• _ページ_:

「デタラメカニズム」記者発表レポート

先日、演劇記者さんに多数お集まりいただき、劇団いちびり一家+南河内万歳一座☆「デタラメカニズム」の記者発表会を行いました。
南河内万歳一座座長の内藤裕敬と劇団いちびり一家の代表 阪上洋光が、あんなコトやこんなコトを大いに語りました。

内藤裕敬 : いちびり一家とは僕の大学の恩師である秋浜悟史教授つながりです。
僕が秋浜先生の弟子ならば、劇団いちびり一家は弟弟子。僕が卒業して数年後に大学に入った阪上洋光君、三穂眞理子さん、石本由宇さんの三人が秋浜教授の指導を受けられていたんです。阪上くんは大学院まで行き、劇団を旗揚げして今に至っています。
我々のルーツは一緒。お互いの公演は観に行っていますし、秋浜先生が最初から関わっておられた、滋賀の知的障がい者支援施設あざみもみじのお芝居を協力して上演して来ました。
非常に近しい間柄で、お互いにやっている事を理解し、評価し会いながらここまでやって来ました。今回の合同公演に関して違和感はありません。とても楽しみです。
同じ師匠の下で勉強してきたことが、この舞台でミックスされます。
阪上君はミュージカル出身。歌と踊りが良く入る。そのノウハウをもらって、いつもの万歳の芝居にもう少し幅を増やそうというのが、今回の試みですね。
作品のタイトルは「デタラメカニズム」。
デタラメだけで一本芝居を創りたいと思っています。
そもそも、学生時代からリアリズムに胡散臭さを感じていました。それが劇団活動で爆発して現在に至っています。
リアリズムの幅の狭さと息苦しさは性に合わない。しかしながら、リアリズム演劇にはそれなりに奥行きも有り、それに取り組んでおられる方の作品がつまらないとも思わないけど、僕は違和感がある。
リアリズムという手法を取るのではなくて、リアリティを担保しながらどこまで世界観を広げられるかという試みが、劇表現にとって大切だと考えます。
そう意味で、とてもデタラメな話だが、どこかにリアリティは担保されているという作品を追求する事によって新しい演劇がつくれるのではないでしょうか。
「劇的」とは、舞台上で成立し得る大インチキの事だと言って来ました。
大学でそれを言うと学生に理解されません。なので最近では言葉を変えて、多様な創造力を喚起する虚構の事だと言っています。

• _指示 A_:
記者発表レポートによれば、内藤裕敬と劇団いちびり一家を結びつけた大学の恩師は誰ですか。

• _データセットの行_:
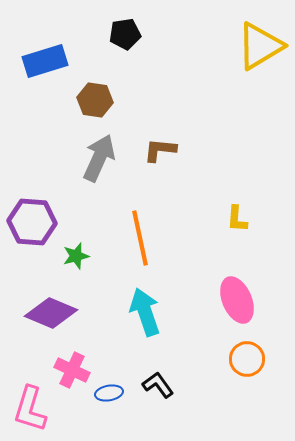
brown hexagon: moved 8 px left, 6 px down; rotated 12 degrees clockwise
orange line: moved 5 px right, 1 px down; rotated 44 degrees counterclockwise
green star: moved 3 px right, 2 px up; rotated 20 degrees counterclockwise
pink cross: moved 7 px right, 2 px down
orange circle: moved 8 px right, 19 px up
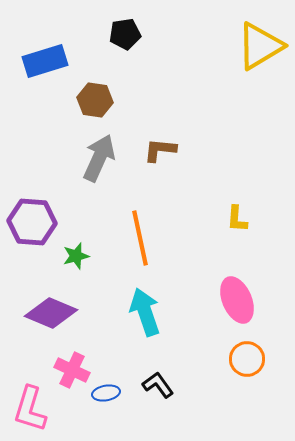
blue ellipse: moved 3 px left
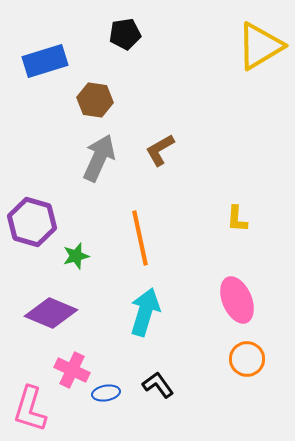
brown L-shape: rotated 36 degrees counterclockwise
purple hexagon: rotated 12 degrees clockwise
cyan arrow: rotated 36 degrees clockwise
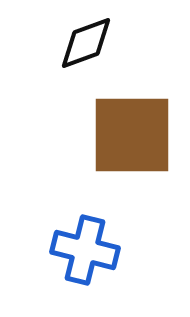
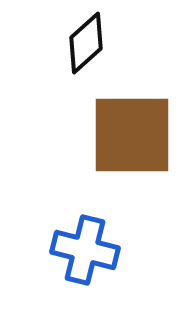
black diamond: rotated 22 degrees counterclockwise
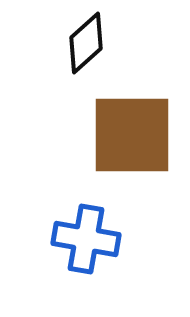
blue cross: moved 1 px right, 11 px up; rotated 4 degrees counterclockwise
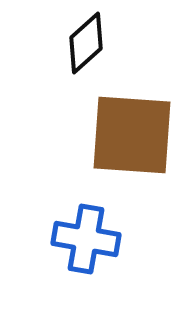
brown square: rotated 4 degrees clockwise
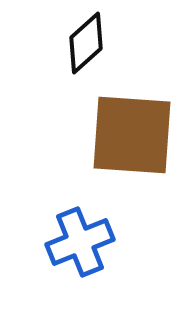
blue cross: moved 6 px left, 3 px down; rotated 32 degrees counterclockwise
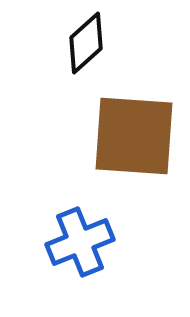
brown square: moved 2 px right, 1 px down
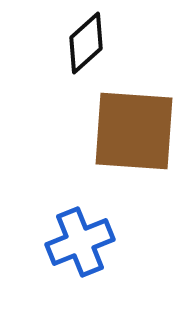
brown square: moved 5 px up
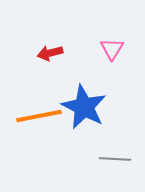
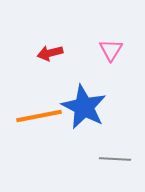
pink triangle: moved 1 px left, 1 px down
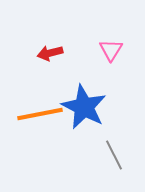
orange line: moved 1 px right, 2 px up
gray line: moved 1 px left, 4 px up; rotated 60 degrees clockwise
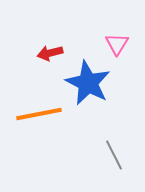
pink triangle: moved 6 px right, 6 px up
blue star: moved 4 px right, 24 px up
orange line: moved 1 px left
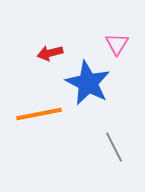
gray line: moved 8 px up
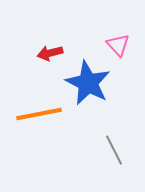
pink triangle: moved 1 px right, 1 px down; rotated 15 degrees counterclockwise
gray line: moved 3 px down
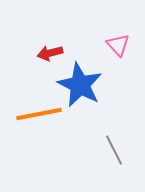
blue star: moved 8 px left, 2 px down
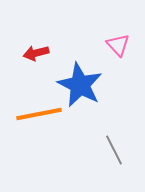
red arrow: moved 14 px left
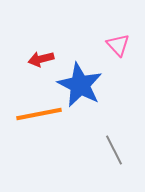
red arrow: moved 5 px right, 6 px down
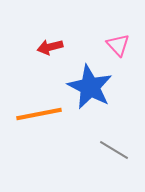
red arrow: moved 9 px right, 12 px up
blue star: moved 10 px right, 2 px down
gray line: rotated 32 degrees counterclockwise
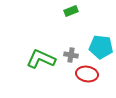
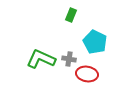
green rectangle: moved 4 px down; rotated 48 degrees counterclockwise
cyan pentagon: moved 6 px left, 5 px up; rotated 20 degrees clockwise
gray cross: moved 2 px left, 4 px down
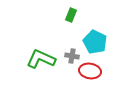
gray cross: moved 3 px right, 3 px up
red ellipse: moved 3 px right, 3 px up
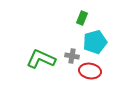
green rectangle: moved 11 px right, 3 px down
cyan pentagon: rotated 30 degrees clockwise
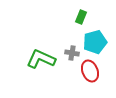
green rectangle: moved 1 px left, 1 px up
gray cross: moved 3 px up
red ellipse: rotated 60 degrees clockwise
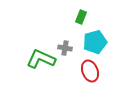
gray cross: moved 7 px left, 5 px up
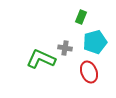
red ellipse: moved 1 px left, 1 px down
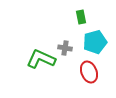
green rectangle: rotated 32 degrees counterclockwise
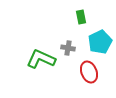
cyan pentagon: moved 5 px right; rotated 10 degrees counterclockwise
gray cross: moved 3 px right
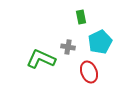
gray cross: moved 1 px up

• _指示 B_:
エントリーのうち「gray cross: moved 7 px left, 5 px up」を含む行から始めて、エントリーの最終行までを書き出し、「gray cross」を「silver cross」に置き換えてください。その範囲の行のみを示し、ほかは一切変えず、画像は含めないでください。

• _完全な出力 A_:
秋浜悟史教授です。

• _完全な出力 B_:
silver cross: moved 7 px left, 5 px up
red ellipse: moved 1 px left, 1 px down
green rectangle: rotated 32 degrees counterclockwise
cyan pentagon: moved 5 px right; rotated 10 degrees counterclockwise
silver cross: moved 3 px right
silver cross: moved 1 px up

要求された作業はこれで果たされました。